Material for the task:
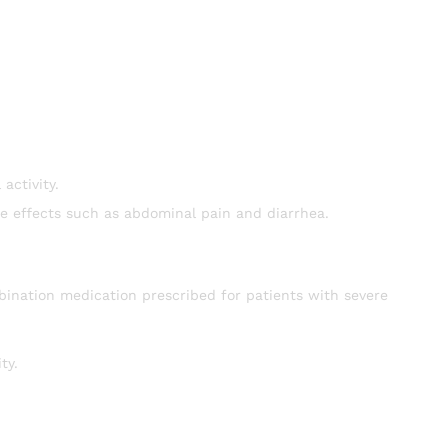
activity.
de effects such as abdominal pain and diarrhea.
bination medication prescribed for patients with severe
ty.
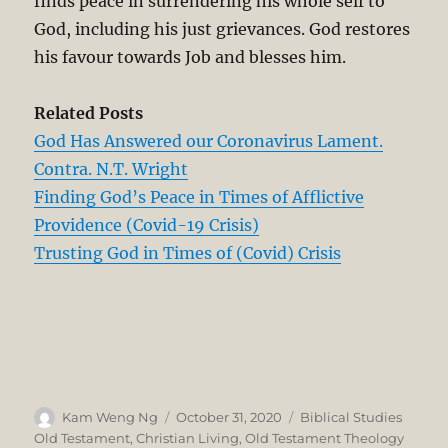
finds peace in surrendering his whole self to
God, including his just grievances. God restores
his favour towards Job and blesses him.
Related Posts
God Has Answered our Coronavirus Lament.
Contra. N.T. Wright
Finding God’s Peace in Times of Afflictive
Providence (Covid-19 Crisis)
Trusting God in Times of (Covid) Crisis
Author
Posted
Categories
Kam Weng Ng
October 31, 2020
Biblical Studies
on
Old Testament
,
Christian Living
,
Old Testament Theology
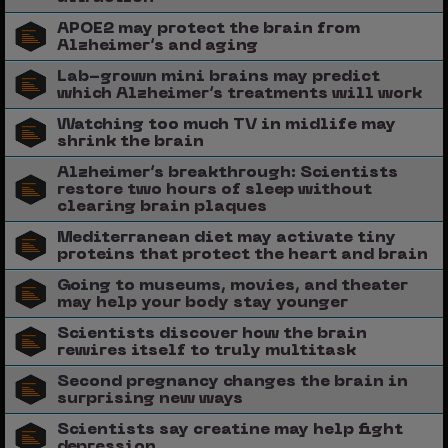
APOE2 may protect the brain from
Alzheimer’s and aging
Lab-grown mini brains may predict
which Alzheimer’s treatments will work
Watching too much TV in midlife may
shrink the brain
Alzheimer’s breakthrough: Scientists
restore two hours of sleep without
clearing brain plaques
Mediterranean diet may activate tiny
proteins that protect the heart and brain
Going to museums, movies, and theater
may help your body stay younger
Scientists discover how the brain
rewires itself to truly multitask
Second pregnancy changes the brain in
surprising new ways
Scientists say creatine may help fight
depression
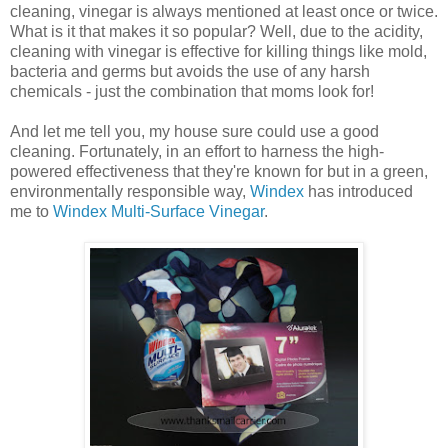
cleaning, vinegar is always mentioned at least once or twice.
What is it that makes it so popular? Well, due to the acidity,
cleaning with vinegar is effective for killing things like mold,
bacteria and germs but avoids the use of any harsh
chemicals - just the combination that moms look for!
And let me tell you, my house sure could use a good
cleaning. Fortunately, in an effort to harness the high-
powered effectiveness that they're known for but in a green,
environmentally responsible way,
Windex
has introduced
me to
Windex Multi-Surface Vinegar
.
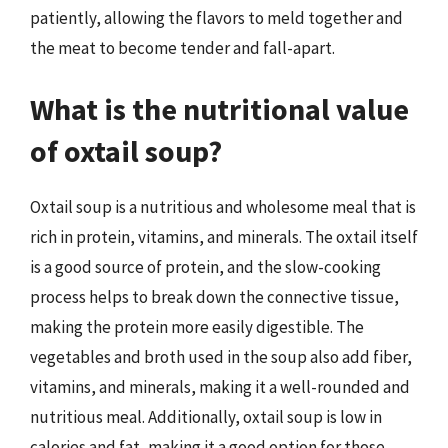
patiently, allowing the flavors to meld together and
the meat to become tender and fall-apart.
What is the nutritional value
of oxtail soup?
Oxtail soup is a nutritious and wholesome meal that is
rich in protein, vitamins, and minerals. The oxtail itself
is a good source of protein, and the slow-cooking
process helps to break down the connective tissue,
making the protein more easily digestible. The
vegetables and broth used in the soup also add fiber,
vitamins, and minerals, making it a well-rounded and
nutritious meal. Additionally, oxtail soup is low in
calories and fat, making it a good option for those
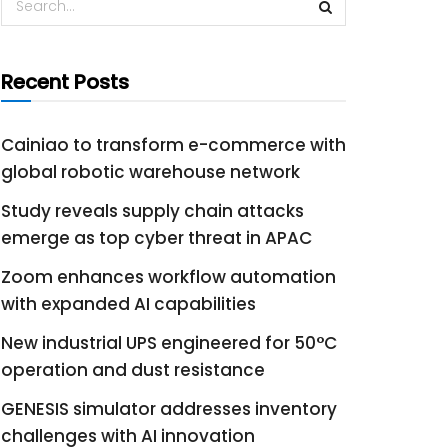
Recent Posts
Cainiao to transform e-commerce with
global robotic warehouse network
Study reveals supply chain attacks
emerge as top cyber threat in APAC
Zoom enhances workflow automation
with expanded AI capabilities
New industrial UPS engineered for 50°C
operation and dust resistance
GENESIS simulator addresses inventory
challenges with AI innovation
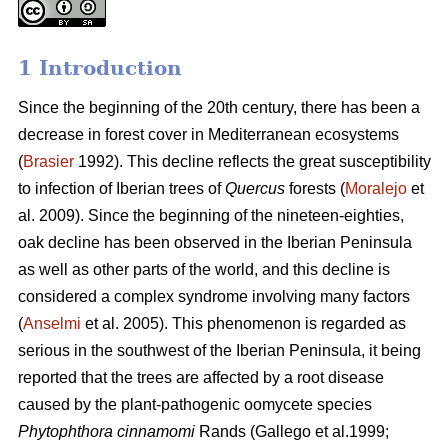
1 Introduction
Since the beginning of the 20th century, there has been a
decrease in forest cover in Mediterranean ecosystems
(
Brasier
1992). This decline reflects the great susceptibility
to infection of Iberian trees of
Quercus
forests (
Moralejo
et
al. 2009). Since the beginning of the nineteen-eighties,
oak decline has been observed in the Iberian Peninsula
as well as other parts of the world, and this decline is
considered a complex syndrome involving many factors
(
Anselmi
et al. 2005). This phenomenon is regarded as
serious in the southwest of the Iberian Peninsula, it being
reported that the trees are affected by a root disease
caused by the plant-pathogenic oomycete species
Phytophthora cinnamomi
Rands
(Gallego et al.1999;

Problem description: If pictures are present, they are dropped, and the entries above are written out word for word.

Task response:
activity.
de effects such as abdominal pain and diarrhea.
bination medication prescribed for patients with severe
ty.
finds peace in surrendering his whole self to
God, including his just grievances. God restores
his favour towards Job and blesses him.
Related Posts
God Has Answered our Coronavirus Lament.
Contra. N.T. Wright
Finding God’s Peace in Times of Afflictive
Providence (Covid-19 Crisis)
Trusting God in Times of (Covid) Crisis
Author
Posted
Categories
Kam Weng Ng
October 31, 2020
Biblical Studies
on
Old Testament
,
Christian Living
,
Old Testament Theology
APOE2 may protect the brain from
Alzheimer’s and aging
Lab-grown mini brains may predict
which Alzheimer’s treatments will work
Watching too much TV in midlife may
shrink the brain
Alzheimer’s breakthrough: Scientists
restore two hours of sleep without
clearing brain plaques
Mediterranean diet may activate tiny
proteins that protect the heart and brain
Going to museums, movies, and theater
may help your body stay younger
Scientists discover how the brain
rewires itself to truly multitask
Second pregnancy changes the brain in
surprising new ways
Scientists say creatine may help fight
depression
cleaning, vinegar is always mentioned at least once or twice.
What is it that makes it so popular? Well, due to the acidity,
cleaning with vinegar is effective for killing things like mold,
bacteria and germs but avoids the use of any harsh
chemicals - just the combination that moms look for!
And let me tell you, my house sure could use a good
cleaning. Fortunately, in an effort to harness the high-
powered effectiveness that they're known for but in a green,
environmentally responsible way,
Windex
has introduced
me to
Windex Multi-Surface Vinegar
.
patiently, allowing the flavors to meld together and
the meat to become tender and fall-apart.
What is the nutritional value
of oxtail soup?
Oxtail soup is a nutritious and wholesome meal that is
rich in protein, vitamins, and minerals. The oxtail itself
is a good source of protein, and the slow-cooking
process helps to break down the connective tissue,
making the protein more easily digestible. The
vegetables and broth used in the soup also add fiber,
vitamins, and minerals, making it a well-rounded and
nutritious meal. Additionally, oxtail soup is low in
calories and fat, making it a good option for those
Recent Posts
Cainiao to transform e-commerce with
global robotic warehouse network
Study reveals supply chain attacks
emerge as top cyber threat in APAC
Zoom enhances workflow automation
with expanded AI capabilities
New industrial UPS engineered for 50°C
operation and dust resistance
GENESIS simulator addresses inventory
challenges with AI innovation
1 Introduction
Since the beginning of the 20th century, there has been a
decrease in forest cover in Mediterranean ecosystems
(
Brasier
1992). This decline reflects the great susceptibility
to infection of Iberian trees of
Quercus
forests (
Moralejo
et
al. 2009). Since the beginning of the nineteen-eighties,
oak decline has been observed in the Iberian Peninsula
as well as other parts of the world, and this decline is
considered a complex syndrome involving many factors
(
Anselmi
et al. 2005). This phenomenon is regarded as
serious in the southwest of the Iberian Peninsula, it being
reported that the trees are affected by a root disease
caused by the plant-pathogenic oomycete species
Phytophthora cinnamomi
Rands
(Gallego et al.1999;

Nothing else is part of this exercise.